Despite a film distributor called "GKIDS," this is very much not a cartoon for children. Rape, murder, nudity, psychological terror, brutal violence, etc. Now, it's not THAT kind of anime your neckbeard college roommate used to watch: no tentacle dicks or alien schoolgirls. Instead it's a story that combines obsessive fandom, feminine celebrity culture, and phantasmic voyeurism into a tense but underdeveloped plot. While I really appreciated the intelligence it takes to trick the audience into falling for the same traps as Mima, and not knowing what's real and what's fake, the characters in Perfect Blue suffer from one-note depth. An ending a little heavy of exposition and loose on believability doesn't help, and with a groan-inducing lame final line that put a stamp on the poor final act of the movie.
There are also just clichés of anime films I cannot get over, especially viewed through a feminist lens.

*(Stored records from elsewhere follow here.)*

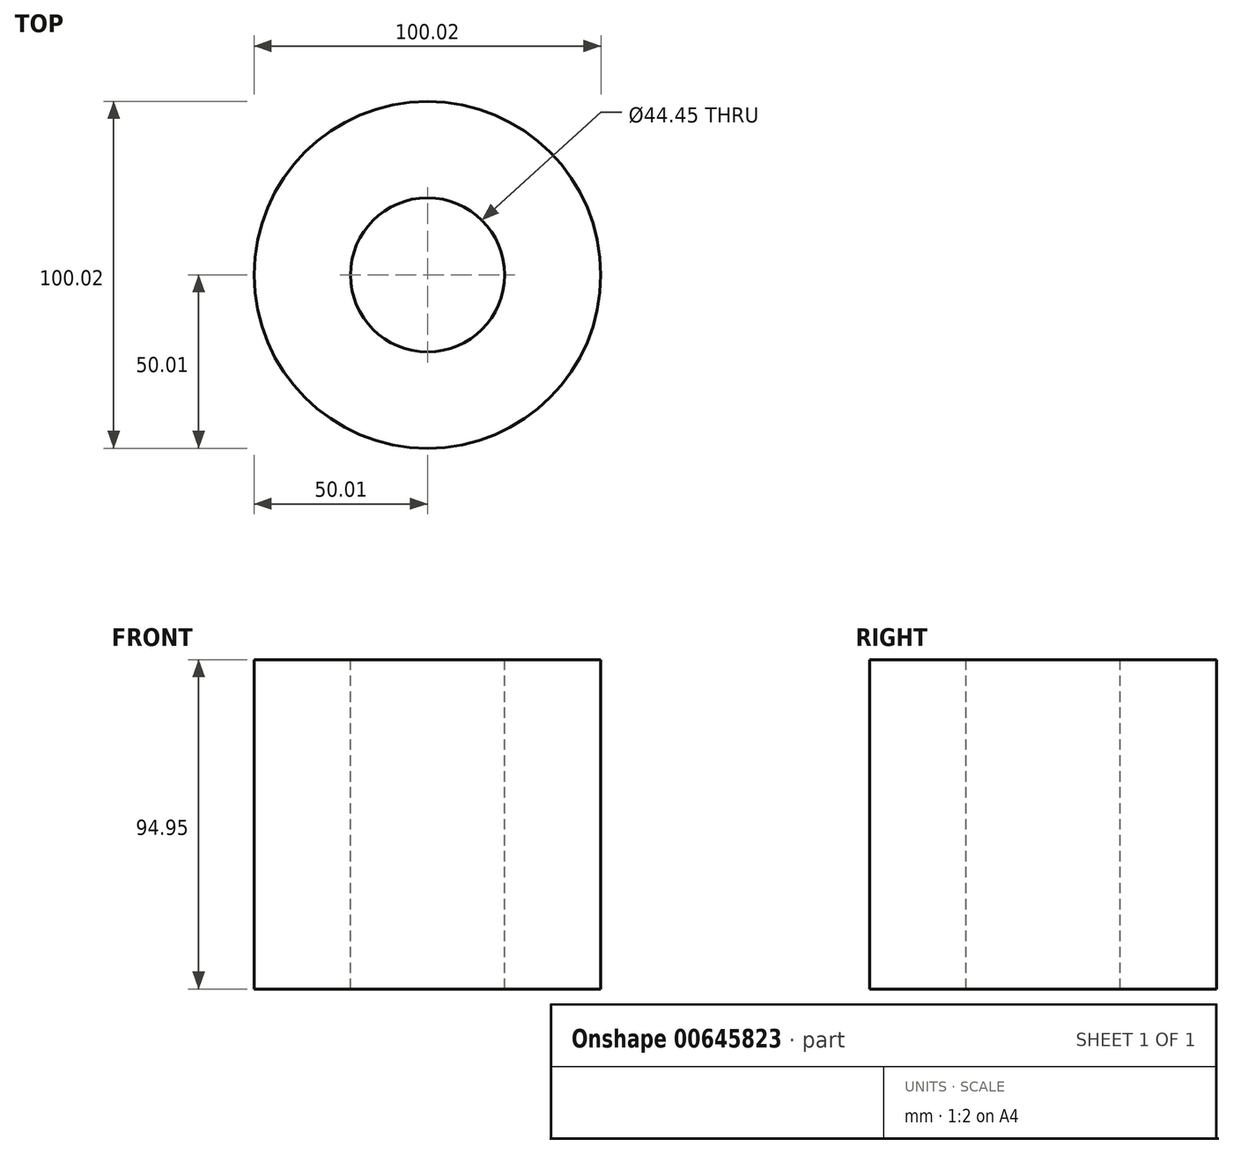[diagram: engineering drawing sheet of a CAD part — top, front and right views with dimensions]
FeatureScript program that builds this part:
annotation { "Feature Type Name" : "Feature", "Feature Type Description" : "" }
export const myFeature = defineFeature(function(context is Context, id is Id, definition is map)
    precondition{}
    {
        {
            var Q0;
            Q0=qCreatedBy(makeId("Top.planeOp"),FACE);
            var sketch = newSketch(context, id + "F0", { "sketchPlane" : qUnion([Q0])});
            skCircle(sketch, "E0", {"center": v(0, 0) * mm, "radius": 50 * mm});
            skSolve(sketch);
        }
        {
            var Q0;
            Q0 = qSketchRegion(id + "F0", true);
            extrude(context, id + "F1", {"entities" : qUnion([Q0]), "depth" : 94.95 * mm, "offsetDistance" : 25.4 * mm});
        }
        {
            var Q0;
            Q0=makeQuery(id+"F1.opExtrude","CAP_FACE",FACE,{"disambiguationData":[OSD([sQuery(id+"F0.wireOp",EDGE,"E0")])],"isStart":false});
            var sketch = newSketch(context, id + "F2", { "sketchPlane" : qUnion([Q0])});
            skCircle(sketch, "E1", {"center": v(0, 0) * mm, "radius": 22.23 * mm});
            skSolve(sketch);
        }
        {
            var Q0;
            Q0=makeQuery(id+"F2.imprint","IMPRINT",FACE,{"disambiguationData":[TD([[makeQuery(id+"F2.imprint","IMPRINT",EDGE,{"derivedFrom":sQuery(id+"F2.wireOp",EDGE,"E1")}),1.0]])]});
            extrude(context, id + "F3", {"entities" : qUnion([Q0]), "operationType" : NewBodyOperationType.REMOVE, "endBound" : BoundingType.THROUGH_ALL, "oppositeDirection" : true, "depth" : 25.4 * mm, "offsetDistance" : 25.4 * mm});
        }
    });
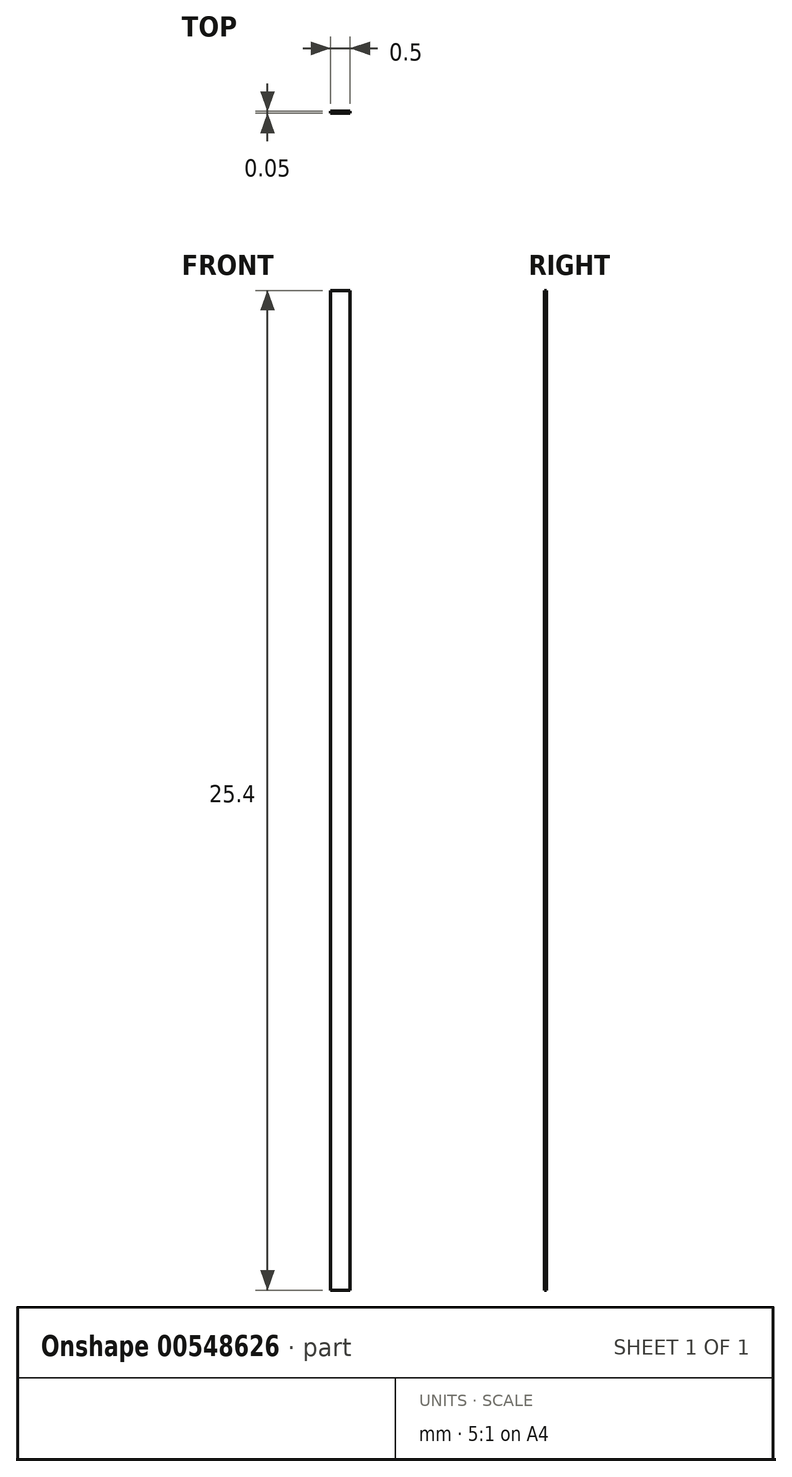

The weird pedo fetish of every woman is exhausting. I don't know how you all look past it. High-pitched baby voices, skirts about eight inches long, zero personality except for happysexytime, underwear (or more) visible in nearly every scene. I don't get it. As well, the animation in this film is merely "okay" as opposed to what was absolutely mesmerizing in Paprika; there's not much remarkable about the way this looks, filled with static backgrounds and characters who literally only move when they're talking. Who could possibly think the animation here is anything other than unremarkable?
In all, another mixed bag of a genre I will always dislike but attempt to find things in I appreciate. So Perfect Blue is a second Satoshi Kon film that I enjoyed for one good element -- its psychologically twisted story -- but I remain befuddled why this nonsense has such a crazy fan base. Don't make me watch a third one.
I think that I like this the most out of his filmography, if only because this was much darker and mature than Paprika, and I think the psychological elements are only amplified with how today's "information overload" culture is.
Thanks for bearing with us for this, V9733xa, and I'm eagerly looking forward to read your review for "Akira" once you get around to it.